The first is Describe the role the model will play and outline the task it will perform. This is your system prompt. It tells the model what it is and what you need from it before it reads a single row of data. For our color extraction, fill it in like this:
You are a data extraction assistant. Read the following UFO sighting description and extract any colors used to describe the observed object. Return only the color words as a list. If no color is mentioned, return an empty list. Do not explain your answer.
Paste it in the Instructions. Take note that to provide input data you press the forward slash /
Press / and choose the description
We want to capture multiple color outputs, to do so change the output type to an array
Keep the model at GPT-5 nano. Model choice matters. AIP supports a wide range of LLMs from providers like OpenAI, Anthropic, Meta, and Google. That range exists for a reason. Extracting color words from a sentence is not a complex reasoning task. A lightweight, fast model like GPT-5 nano is the right tool. Reaching for a larger model here is like sending a freight train to deliver a postcard. It will work, but it is wildly more machinery than the job requires. Save the heavy models for tasks that actually need them.
Rename the Output column to colors_llm
Before you commit to running the LLM against thousands of rows, use the trial feature. In Foundry, tokens are the basic units of text that LLMs use to process and understand input. The size of the text will dictate the amount of compute used by the backing model to serve the response. Every description you send costs tokens, and longer descriptions cost more. Running a bad prompt against your entire dataset and then fixing it is an expensive way to learn. The trial lets you test against a small sample in seconds, see exactly what the model returns, and adjust your instructions before you scale. Get it right on ten rows first. Then run it on ten thousand.

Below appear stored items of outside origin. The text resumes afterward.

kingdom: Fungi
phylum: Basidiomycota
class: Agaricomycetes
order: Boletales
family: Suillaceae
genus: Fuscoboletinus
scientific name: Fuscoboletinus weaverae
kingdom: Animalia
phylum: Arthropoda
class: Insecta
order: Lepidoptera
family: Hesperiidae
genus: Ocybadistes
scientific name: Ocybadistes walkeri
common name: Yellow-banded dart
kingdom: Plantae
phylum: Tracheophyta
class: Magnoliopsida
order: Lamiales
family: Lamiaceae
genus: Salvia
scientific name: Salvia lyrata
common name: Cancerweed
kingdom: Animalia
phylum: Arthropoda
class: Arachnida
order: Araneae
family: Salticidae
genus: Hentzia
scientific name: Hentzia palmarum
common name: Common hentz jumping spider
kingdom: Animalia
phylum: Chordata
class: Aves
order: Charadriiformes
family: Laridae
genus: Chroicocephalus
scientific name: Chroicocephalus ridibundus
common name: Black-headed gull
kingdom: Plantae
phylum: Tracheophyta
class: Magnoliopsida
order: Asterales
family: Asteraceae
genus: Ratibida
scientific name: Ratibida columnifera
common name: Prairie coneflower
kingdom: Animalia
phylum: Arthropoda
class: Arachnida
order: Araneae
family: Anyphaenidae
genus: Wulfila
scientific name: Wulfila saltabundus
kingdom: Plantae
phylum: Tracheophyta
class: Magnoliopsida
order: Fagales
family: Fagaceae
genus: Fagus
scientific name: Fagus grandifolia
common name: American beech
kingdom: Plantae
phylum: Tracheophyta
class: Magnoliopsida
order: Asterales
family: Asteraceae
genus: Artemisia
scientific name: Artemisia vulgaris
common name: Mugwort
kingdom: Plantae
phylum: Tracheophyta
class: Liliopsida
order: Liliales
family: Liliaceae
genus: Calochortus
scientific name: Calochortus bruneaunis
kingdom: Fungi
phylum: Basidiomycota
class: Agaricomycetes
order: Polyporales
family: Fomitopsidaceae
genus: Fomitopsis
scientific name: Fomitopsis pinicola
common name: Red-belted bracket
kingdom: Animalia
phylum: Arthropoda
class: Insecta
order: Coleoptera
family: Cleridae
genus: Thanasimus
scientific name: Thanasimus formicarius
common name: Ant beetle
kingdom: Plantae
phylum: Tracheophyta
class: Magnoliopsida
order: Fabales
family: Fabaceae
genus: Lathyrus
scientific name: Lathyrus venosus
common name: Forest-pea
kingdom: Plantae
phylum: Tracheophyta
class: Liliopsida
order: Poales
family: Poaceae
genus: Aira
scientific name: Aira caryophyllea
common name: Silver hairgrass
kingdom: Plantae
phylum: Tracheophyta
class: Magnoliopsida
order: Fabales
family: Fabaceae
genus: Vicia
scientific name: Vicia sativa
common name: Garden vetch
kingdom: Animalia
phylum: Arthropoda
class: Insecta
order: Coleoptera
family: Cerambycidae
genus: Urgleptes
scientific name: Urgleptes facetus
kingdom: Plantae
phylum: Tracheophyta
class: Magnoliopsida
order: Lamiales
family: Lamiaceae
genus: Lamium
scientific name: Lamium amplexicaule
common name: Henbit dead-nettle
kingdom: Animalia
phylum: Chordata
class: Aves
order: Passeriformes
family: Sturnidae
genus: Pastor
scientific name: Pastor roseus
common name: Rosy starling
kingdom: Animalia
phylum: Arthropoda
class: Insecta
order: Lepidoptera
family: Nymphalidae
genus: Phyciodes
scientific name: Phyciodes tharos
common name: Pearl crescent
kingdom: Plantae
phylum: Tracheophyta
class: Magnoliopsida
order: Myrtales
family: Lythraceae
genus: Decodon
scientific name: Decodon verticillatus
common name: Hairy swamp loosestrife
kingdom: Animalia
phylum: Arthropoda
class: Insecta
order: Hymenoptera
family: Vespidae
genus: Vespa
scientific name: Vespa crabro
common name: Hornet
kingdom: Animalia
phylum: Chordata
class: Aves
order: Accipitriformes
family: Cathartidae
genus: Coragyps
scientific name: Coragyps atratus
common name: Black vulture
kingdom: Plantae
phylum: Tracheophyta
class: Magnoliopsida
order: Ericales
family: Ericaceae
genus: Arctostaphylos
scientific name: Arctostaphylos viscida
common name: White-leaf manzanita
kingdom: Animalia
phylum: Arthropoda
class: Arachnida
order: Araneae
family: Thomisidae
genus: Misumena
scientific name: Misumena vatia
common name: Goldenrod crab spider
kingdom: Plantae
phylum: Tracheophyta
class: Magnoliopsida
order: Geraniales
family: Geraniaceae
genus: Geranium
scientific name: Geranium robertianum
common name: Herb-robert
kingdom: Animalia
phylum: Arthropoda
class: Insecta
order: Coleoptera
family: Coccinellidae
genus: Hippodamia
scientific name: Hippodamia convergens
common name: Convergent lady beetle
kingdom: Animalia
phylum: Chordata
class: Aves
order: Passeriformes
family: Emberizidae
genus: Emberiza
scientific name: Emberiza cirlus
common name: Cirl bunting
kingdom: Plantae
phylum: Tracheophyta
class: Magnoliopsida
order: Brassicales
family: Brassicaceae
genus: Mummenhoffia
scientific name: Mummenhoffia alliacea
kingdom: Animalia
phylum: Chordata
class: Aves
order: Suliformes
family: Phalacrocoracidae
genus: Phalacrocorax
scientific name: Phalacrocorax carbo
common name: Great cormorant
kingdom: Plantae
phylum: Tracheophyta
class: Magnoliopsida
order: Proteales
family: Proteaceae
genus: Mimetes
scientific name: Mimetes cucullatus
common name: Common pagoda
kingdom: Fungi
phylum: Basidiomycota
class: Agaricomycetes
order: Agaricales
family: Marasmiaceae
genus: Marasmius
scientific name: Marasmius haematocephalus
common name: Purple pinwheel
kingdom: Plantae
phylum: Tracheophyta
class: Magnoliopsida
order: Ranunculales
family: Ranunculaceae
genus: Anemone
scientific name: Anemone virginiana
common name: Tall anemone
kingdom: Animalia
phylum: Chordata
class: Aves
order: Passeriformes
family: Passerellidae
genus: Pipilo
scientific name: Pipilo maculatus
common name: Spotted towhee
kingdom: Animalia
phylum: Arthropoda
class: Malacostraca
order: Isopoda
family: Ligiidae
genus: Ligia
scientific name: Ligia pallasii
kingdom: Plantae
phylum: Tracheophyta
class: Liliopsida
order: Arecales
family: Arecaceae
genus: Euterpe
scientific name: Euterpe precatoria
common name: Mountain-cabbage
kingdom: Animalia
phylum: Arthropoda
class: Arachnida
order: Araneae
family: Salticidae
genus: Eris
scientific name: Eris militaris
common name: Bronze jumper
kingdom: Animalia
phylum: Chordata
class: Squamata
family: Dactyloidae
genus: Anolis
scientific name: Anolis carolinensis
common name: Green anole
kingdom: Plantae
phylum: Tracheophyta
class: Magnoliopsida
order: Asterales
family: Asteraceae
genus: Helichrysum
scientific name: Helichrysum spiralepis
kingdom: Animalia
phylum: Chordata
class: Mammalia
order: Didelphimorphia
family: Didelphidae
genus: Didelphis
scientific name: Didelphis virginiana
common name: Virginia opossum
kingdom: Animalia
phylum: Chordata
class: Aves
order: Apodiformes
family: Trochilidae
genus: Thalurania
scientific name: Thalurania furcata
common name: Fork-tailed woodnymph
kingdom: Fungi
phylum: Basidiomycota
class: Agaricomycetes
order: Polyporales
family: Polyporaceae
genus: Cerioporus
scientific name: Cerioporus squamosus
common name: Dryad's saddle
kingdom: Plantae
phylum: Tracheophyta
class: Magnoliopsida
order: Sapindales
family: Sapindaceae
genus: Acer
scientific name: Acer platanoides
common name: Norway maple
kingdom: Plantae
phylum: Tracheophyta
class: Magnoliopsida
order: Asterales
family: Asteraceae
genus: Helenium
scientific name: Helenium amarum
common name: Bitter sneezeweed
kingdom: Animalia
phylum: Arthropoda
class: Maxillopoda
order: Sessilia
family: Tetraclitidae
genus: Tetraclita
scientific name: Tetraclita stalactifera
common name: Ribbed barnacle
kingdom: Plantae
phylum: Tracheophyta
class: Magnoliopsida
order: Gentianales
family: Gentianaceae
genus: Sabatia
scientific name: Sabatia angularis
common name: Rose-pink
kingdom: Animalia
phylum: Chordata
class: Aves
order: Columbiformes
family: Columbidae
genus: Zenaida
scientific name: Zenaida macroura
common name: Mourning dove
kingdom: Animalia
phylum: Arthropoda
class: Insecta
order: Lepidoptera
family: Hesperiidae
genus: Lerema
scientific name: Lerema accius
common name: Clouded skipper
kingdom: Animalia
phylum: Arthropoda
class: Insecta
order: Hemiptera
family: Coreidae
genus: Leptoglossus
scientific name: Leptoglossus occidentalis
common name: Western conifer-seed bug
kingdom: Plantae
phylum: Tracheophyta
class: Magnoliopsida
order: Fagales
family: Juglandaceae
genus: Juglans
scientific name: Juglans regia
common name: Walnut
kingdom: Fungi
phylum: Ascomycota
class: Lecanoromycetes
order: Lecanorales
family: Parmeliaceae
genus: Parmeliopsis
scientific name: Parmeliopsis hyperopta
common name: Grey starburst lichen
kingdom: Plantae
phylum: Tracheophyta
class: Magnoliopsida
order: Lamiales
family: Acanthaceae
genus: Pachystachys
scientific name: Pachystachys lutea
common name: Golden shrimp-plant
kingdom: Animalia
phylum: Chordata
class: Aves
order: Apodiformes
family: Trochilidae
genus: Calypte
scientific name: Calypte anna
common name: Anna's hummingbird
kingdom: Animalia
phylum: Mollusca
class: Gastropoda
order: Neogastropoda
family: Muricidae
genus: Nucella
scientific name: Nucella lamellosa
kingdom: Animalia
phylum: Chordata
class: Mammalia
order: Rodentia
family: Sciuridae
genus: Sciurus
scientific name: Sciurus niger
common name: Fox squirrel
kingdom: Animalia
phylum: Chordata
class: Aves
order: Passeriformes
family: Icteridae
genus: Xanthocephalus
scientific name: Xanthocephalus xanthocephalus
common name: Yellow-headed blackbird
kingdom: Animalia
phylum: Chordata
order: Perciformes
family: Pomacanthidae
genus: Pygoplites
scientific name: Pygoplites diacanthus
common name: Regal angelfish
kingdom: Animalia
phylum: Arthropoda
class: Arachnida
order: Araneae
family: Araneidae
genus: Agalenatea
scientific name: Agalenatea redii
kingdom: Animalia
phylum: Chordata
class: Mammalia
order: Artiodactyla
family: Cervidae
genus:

At the bottom click on Trial run
Then click, Select from input table
I will select the row that we were looking at previously, with the gray skies mixed in with silvery spaceship.
Press run
We can then see that it took about 1.2K LLM tokens, and 5 seconds
By clicking on the Use LLM node, we can get a preview of 10 rows.
Test run 100 rows
Next, we want to run a test run of 100 rows. To do so we want to sort the rows by date, and then take the top 100.
Insert a transform in front of the Regex Extract
Add a TOP ROWS, enter 100, choose datetime, Ascending, and Apply and then close
Rename the node to Limit 100
After the Use LLM add an output.
Choose New dataset
Name it 100 Test
Click Deploy, and the Deploy Pipeline
After it is deployed, right click and choose Open (Using the arrow method, to open in a new tab)
It's very interesting to profile the data. See how the LLM extracts the color versus the regex.
Wrapping up
Look at the two columns side by side. The regex gives you exactly what you asked for, every color word it could find, with no understanding of which one actually described the UFO. The LLM reads the sentence the way a person would and pulls out the color that matters.
That difference is the whole point of this lesson. Regex is fast, cheap, and predictable. When the pattern is simple and the rules are clear, it is the right tool. But language is messy, and the moment your data starts looking like something a human wrote, rules start breaking down. That is where an LLM earns its place.
A few things worth carrying forward:
Pick the right model for the job. GPT-5 nano handled this task in seconds for very few tokens. A larger model would have done the same work for far more cost and no better result.
Trial before you scale. Ten rows will tell you almost everything you need to know about whether your prompt is working. Ten thousand rows will tell you the same thing, just with a much bigger bill.
Use the LLM where it actually adds value. Not every column needs one. The pipeline is strongest when regex, transforms, and LLMs each do the part of the work they are best suited for.